In his plan to boost the city’s housing stock, Mayor Michael Bloomberg pointed to the city’s waterfront as a great opportunity for development.

While residents of many of the city’s communities welcome this as the answer to reviving their unused waterfront, one of the city’s former fishing villages is wary of the idea and is looking to the Department of City Planning to protect its shores.

City Islanders, of which there are 4,520, rarely move and are a rather insular community. (Longtime residents call newcomers mussel suckers, and dub themselves clam diggers.) Homes in this northeast Bronx neighborhood traditionally pass within families, and when a house does go on the market, real estate agents often find a buyer within hours.

While the island’s onetime fishing and shipping industries have been dead or dying for years, a group of residents are making a last ditch effort to save what little history they have left–most of it seen in the turn-of-the-century homes, seafood restaurants, and quirky bait shops.
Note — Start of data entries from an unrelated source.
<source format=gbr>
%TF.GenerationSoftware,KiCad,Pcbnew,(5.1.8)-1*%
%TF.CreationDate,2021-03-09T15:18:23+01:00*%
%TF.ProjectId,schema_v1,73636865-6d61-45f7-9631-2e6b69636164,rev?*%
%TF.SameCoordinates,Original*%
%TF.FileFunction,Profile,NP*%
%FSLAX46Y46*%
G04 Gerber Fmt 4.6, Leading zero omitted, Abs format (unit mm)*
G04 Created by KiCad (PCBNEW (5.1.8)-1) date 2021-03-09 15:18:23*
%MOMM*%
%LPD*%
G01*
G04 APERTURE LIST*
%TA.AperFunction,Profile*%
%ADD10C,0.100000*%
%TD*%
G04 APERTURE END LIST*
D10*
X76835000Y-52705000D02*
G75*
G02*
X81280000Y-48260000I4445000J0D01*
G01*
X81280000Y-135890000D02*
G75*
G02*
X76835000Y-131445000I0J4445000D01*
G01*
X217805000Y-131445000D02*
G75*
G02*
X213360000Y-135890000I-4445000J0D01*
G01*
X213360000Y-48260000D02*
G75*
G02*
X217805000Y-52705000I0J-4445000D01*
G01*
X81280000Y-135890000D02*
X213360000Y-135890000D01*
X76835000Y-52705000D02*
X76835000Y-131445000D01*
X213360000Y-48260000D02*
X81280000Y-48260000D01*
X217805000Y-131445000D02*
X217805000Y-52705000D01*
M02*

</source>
They are pushing for a rezoning plan they hope will prevent developers from building out-of-place apartment complexes on their island.

“We know we can’t prevent housing, but we would like to make it appropriate for City Island,” says Barbara Dolensek of the City Island Civic Association, which is leading the preservation efforts.
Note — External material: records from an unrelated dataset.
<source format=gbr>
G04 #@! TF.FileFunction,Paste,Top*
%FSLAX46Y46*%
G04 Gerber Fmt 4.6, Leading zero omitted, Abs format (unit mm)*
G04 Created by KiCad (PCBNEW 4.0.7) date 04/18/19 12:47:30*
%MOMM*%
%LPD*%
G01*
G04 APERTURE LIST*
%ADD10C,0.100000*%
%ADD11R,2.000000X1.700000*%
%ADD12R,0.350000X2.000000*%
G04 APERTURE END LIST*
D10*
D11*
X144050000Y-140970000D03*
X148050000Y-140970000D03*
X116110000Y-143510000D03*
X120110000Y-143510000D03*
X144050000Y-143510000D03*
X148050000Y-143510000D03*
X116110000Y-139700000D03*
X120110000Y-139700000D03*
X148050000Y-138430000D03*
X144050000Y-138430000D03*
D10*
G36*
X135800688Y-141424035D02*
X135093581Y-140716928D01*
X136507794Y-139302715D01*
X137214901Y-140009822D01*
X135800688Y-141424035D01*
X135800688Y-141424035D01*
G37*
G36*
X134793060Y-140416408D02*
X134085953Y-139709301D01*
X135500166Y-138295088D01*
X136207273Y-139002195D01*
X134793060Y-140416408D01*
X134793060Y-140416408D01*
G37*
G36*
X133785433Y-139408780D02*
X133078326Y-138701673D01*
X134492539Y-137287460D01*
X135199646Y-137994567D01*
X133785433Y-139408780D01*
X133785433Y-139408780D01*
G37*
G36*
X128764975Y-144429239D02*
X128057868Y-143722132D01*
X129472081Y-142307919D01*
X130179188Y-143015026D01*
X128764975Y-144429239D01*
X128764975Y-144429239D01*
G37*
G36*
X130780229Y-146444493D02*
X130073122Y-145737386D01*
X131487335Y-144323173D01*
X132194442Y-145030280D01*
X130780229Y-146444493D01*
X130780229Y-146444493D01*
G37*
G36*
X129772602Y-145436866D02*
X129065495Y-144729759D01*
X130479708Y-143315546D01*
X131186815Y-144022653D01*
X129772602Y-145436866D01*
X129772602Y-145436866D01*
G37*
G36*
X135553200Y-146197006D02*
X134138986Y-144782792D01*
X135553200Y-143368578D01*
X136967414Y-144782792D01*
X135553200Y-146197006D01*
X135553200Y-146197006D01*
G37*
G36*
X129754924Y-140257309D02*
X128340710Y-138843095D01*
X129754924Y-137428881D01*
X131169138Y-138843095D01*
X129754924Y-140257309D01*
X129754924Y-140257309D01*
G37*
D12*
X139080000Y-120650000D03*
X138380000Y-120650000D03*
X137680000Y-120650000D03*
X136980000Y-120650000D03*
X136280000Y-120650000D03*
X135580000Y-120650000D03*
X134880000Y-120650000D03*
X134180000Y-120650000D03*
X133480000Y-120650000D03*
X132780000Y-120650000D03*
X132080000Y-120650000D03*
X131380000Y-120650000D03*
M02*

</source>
Their work began a couple of years ago, when the Department of City Planning solicited residents’ input for a maritime heritage preservation study. The biggest blight in the area, Dolensek and others told the planners, was a new row of pastel blue, prefabricated, vinyl-sided houses.

“They are good from a developer’s standpoint, but bad from an architect’s standpoint,” says Zach Schweter, an architect who lives in a small 1926 home across the street from the row houses.

The solution the residents and City Planning came up with: rezone the area to make sure any new developments match the area’s character. Since the 1980s, this kind of contextual zoning has been used in Chelsea, the East Village and Park Slope, Brooklyn. In City Island’s case, the new laws, if approved, would prohibit attached housing, and promote one- and two-family homes.

“If it’s a neighborhood…in which 80 percent of building stock meets that proposed zoning, then we think it’s appropriate,” says Purnima Kapur, director of the Department of City Planning’s Bronx office.

Kapur expects the rezoning proposal to enter the Urban Land Use Review Process in May, going before the local community board, the City Council, the borough president, the City Planning Commission and the mayor. Its chances seem to be good: The community board, Borough President Adolfo Carrion, Jr., and Councilmember Madeleine Provenzano all support it.

But for local residents, at this point “when” is more the issue than “if.” A set of 18 attached luxury condominiums on the water is now under construction, and is quickly filling up. “There seems to be a demand for it,” says Howard Loewentheil, developer of this property.

Certainly not everyone is complaining. Says Tim Orton, a new tenant in the row houses a few blocks away, “This was the last unit that was affordable.”